While Douglas McGrath’s deliciously corny, cheesy, schmaltzy jukebox biog stops short of soul-searching, director Nikolai Foster and a cast of super-versatile actor-musicians make the earth move under your feet when The Drifters and The Shirelles bop their way through Up On the Roof and Will You Still Love Me Tomorrow.
Carole’s friend, Barry Mann — the songwriter who ‘put the bomp’ behind his wife Cynthia Weil’s sassy lyrics — provides the excuse for The Righteous Brothers’ classic You’ve Lost That Lovin’ Feelin’ and more.
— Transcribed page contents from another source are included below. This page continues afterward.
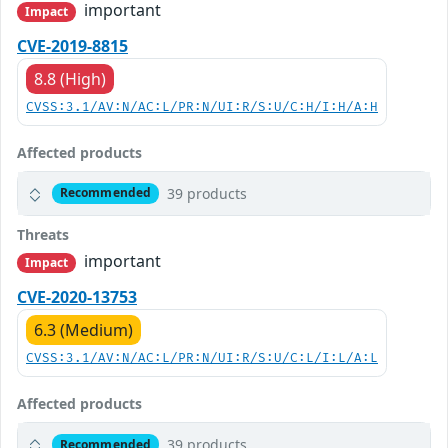
important
Impact
CVE-2019-8815
8.8 (High)
CVSS:3.1/AV:N/AC:L/PR:N/UI:R/S:U/C:H/I:H/A:H
Affected products
39 products
Recommended
Threats
important
Impact
CVE-2020-13753
6.3 (Medium)
CVSS:3.1/AV:N/AC:L/PR:N/UI:R/S:U/C:L/I:L/A:L
Affected products
39 products
Recommended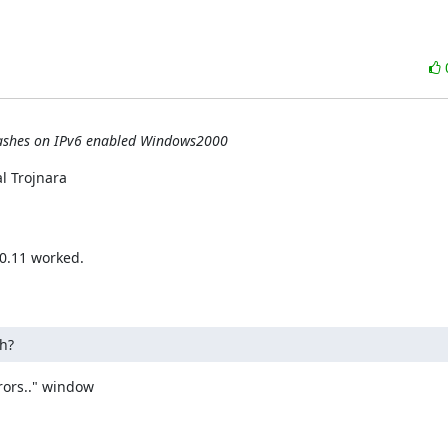
crashes on IPv6 enabled Windows2000
 Trojnara

0.11 worked.

h?
ors.." window
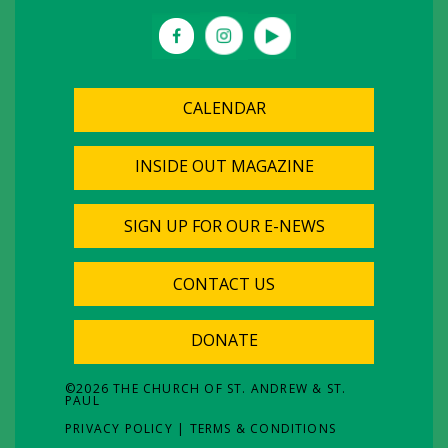
CALENDAR
INSIDE OUT MAGAZINE
SIGN UP FOR OUR E-NEWS
CONTACT US
DONATE
©
2026
THE CHURCH OF ST. ANDREW & ST.
PAUL
PRIVACY POLICY
|
TERMS & CONDITIONS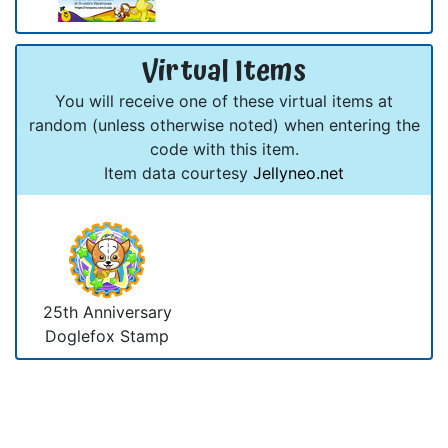
Virtual Items
You will receive one of these virtual items at
random (unless otherwise noted) when entering the
code with this item.
Item data courtesy
Jellyneo.net
25th Anniversary
Doglefox Stamp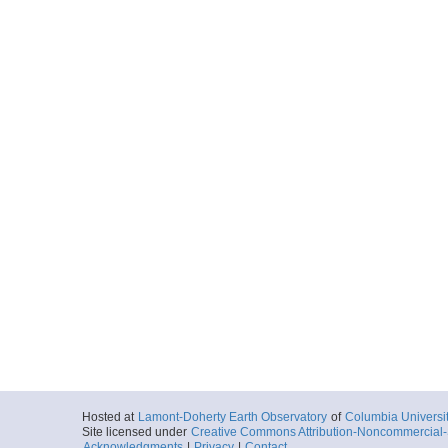
Hosted at
Lamont-Doherty Earth Observatory
of
Columbia Universi
Site licensed under
Creative Commons Attribution-Noncommercial-S
Acknowledgments
|
Privacy
|
Contact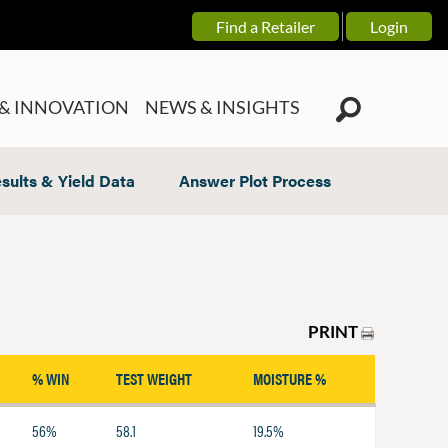
Find a Retailer
Login
& INNOVATION
NEWS & INSIGHTS
sults & Yield Data
Answer Plot Process
PRINT
% WIN
TEST WEIGHT
MOISTURE %
56%
58.1
19.5%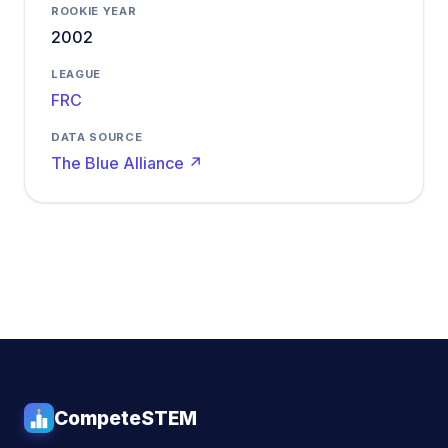
ROOKIE YEAR
2002
LEAGUE
FRC
DATA SOURCE
The Blue Alliance ↗
CompeteSTEM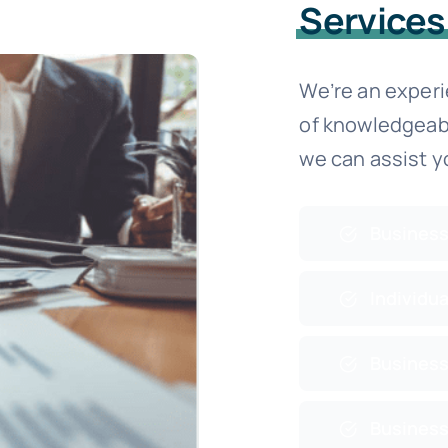
Services
We’re an exper
of knowledgeab
we can assist y
Business
Individua
Business
Business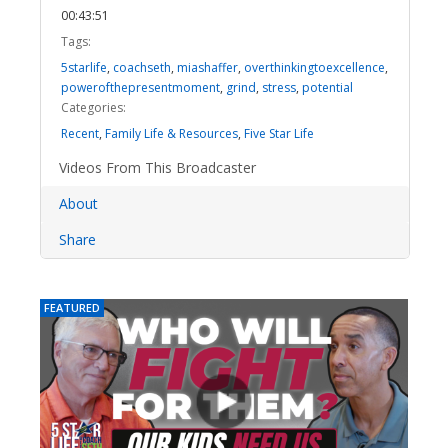
00:43:51
Tags:
5starlife
,
coachseth
,
miashaffer
,
overthinkingtoexcellence
,
powerofthepresentmoment
,
grind
,
stress
,
potential
Categories:
Recent
,
Family Life & Resources
,
Five Star Life
Videos From This Broadcaster
About
Share
FEATURED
Some kind of wonderful, indeed.
Home truths in the Chicago suburbs
Clybourne Park (Park Theatre)
Verdict: Uneasy comedy of manners
Imogen Stubbs aches as the bereaved mother masking her loss with a frenzy of activity
Hard as it is to love a play about racism, director Oliver Kaderbhai reinvigorates Bruce Norris’s 2010 comic drama set in a Chicago suburb of the 1950s and today. In an impressively choreographed new production, he turns the story into a kind of ballet of American manners.
The first half features a couple who’ve lost their son in the Korean War and horrify their white neighbours by selling their home to a black family.
After the interval, we are at a residents’ planning meeting in the same house, 50 years later, with the neighbourhood subject to gentrification.
Imogen Stubbs aches as the bereaved mother masking her loss with a frenzy of activity; while her husband (Richard Lintern) is a brooding, explosive enigma. Aliyah Odoffin brings resignation to their black servant and, later, to the young woman seeking to preserve local history.
Kaderbhai cleverly presents all this as a ceremony of time, showing how our dearest preoccupations and most strongly felt indignations just come and go.